*SELECTED TEXT:*
====

Airbnb — ML-Powered Experiences Ranking

Problem

Experiences (tours, classes, activities hosted by locals) launched with heuristic ranking. The team needed to rank results by likelihood of booking — accounting for the specific guest’s preferences, trip context, and experience quality signals — not just static popularity.

Four-Stage Progression

Each stage built on the previous and was measured separately via A/B test.

Stage 1 — Baseline GBDT (+13% bookings)

Gradient Boosted Decision Trees, binary classification (booked/not). 50,000 labeled examples. Features: duration, price, review count, booking velocity, occupancy.

Stage 2 — Personalization (+7.9%)

Two new dimensions:

  • Context from booked homes: trip dates, distance from accommodation to experience
  • User click history: Category Intensity = weighted sum of clicks with recency decay; time-of-day preferences

Offline pre-computation: rankings pre-computed for 1M+ active users daily to keep latency manageable.

Stage 3 — Online Scoring (+5.1%)

Switched to real-time inference to include query-time features unavailable offline:

  • Distance to entered location
  • Guest count
  • Browser language
  • Origin-destination travel patterns

2M+ training examples, 90 features total.

Stage 4 — Business Rules (+2.2%)

Up-weighted training examples to promote business goals:

  • Quality: 5-star rebooking experiences weighted 1.5x
  • Emerging hits: new experiences with rapid booking velocity +14% boost
  • Category diversity: penalize showing all experiences in same category +2.3%

Cumulative total: ~28% booking improvement across all four stages.

====

*PROVIDED MATERIAL:*

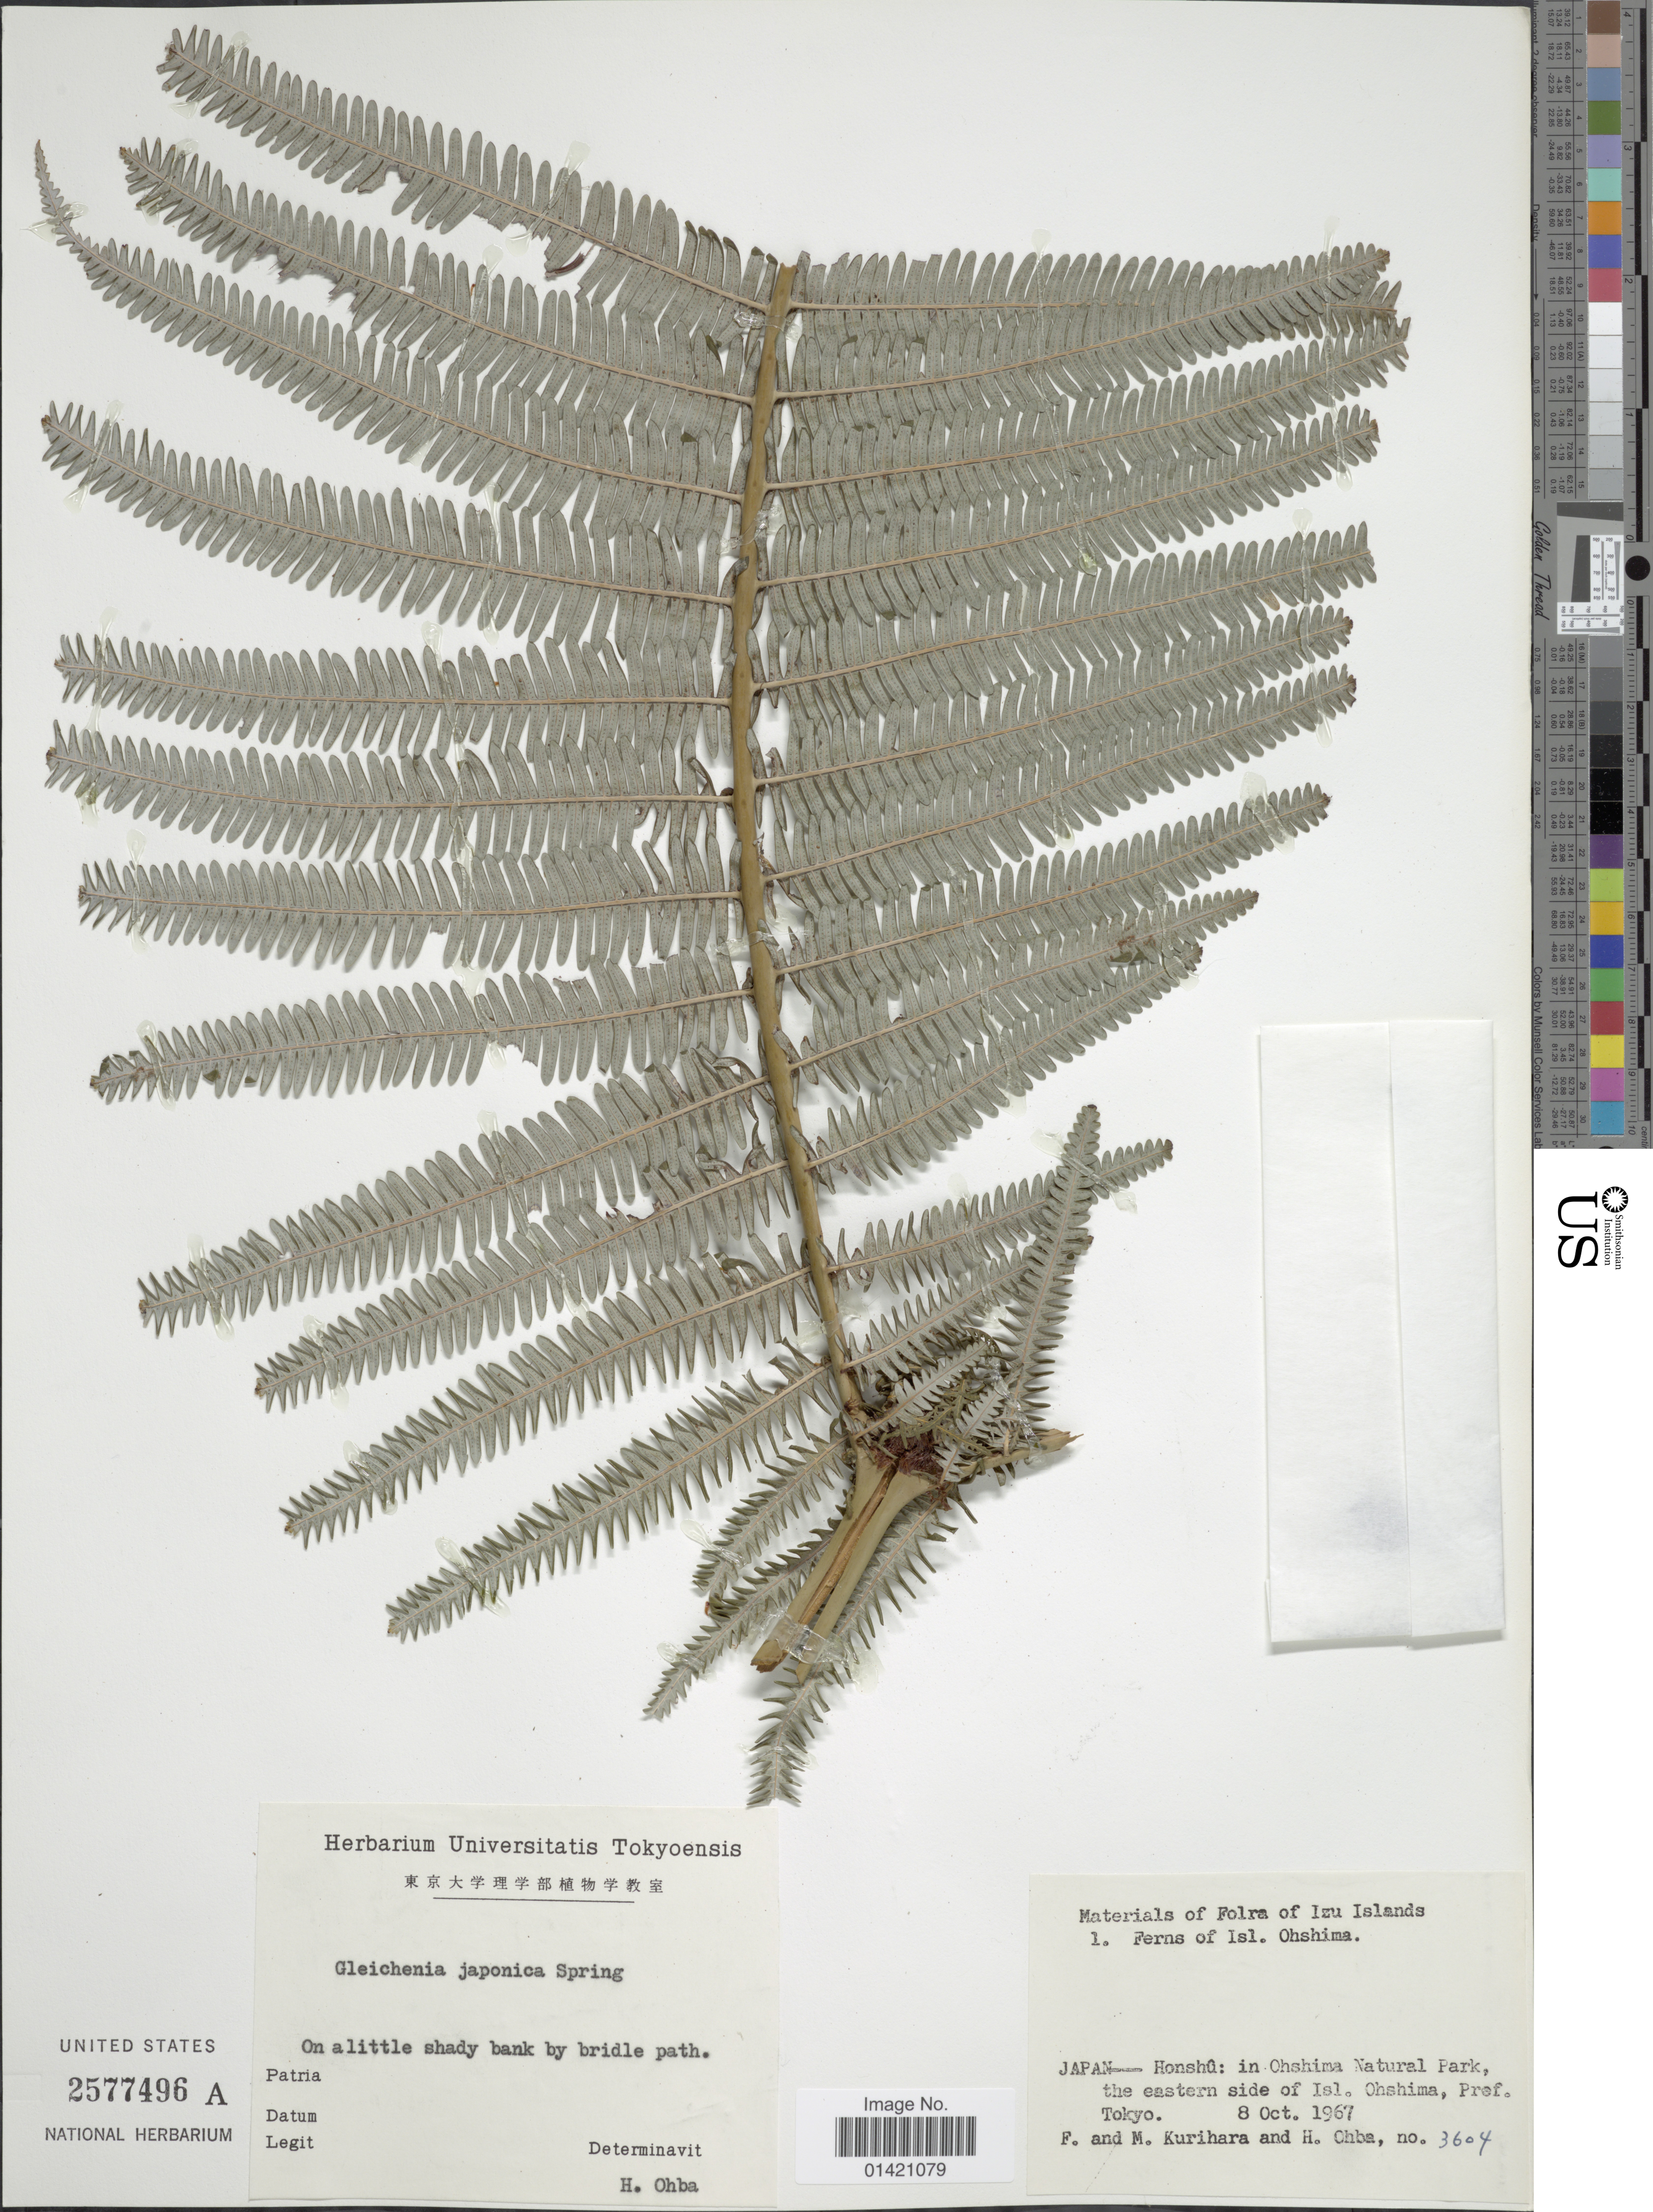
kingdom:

====

*INSTRUCTIONS:*
1. Print the part of the ranking case study starting at "Stage 4 — Business" and ending at "all four stages.".
2. In the ranking case study, by what factor were 5-star rebooking experiences weighted during Stage 4?
The listing is separate material unrelated to the ranking case study.

*RESULTS IN ORDER:*
1.
Stage 4 — Business Rules (+2.2%)

Up-weighted training examples to promote business goals:

  • Quality: 5-star rebooking experiences weighted 1.5x
  • Emerging hits: new experiences with rapid booking velocity +14% boost
  • Category diversity: penalize showing all experiences in same category +2.3%

Cumulative total: ~28% booking improvement across all four stages.

2. They were weighted 1.5x.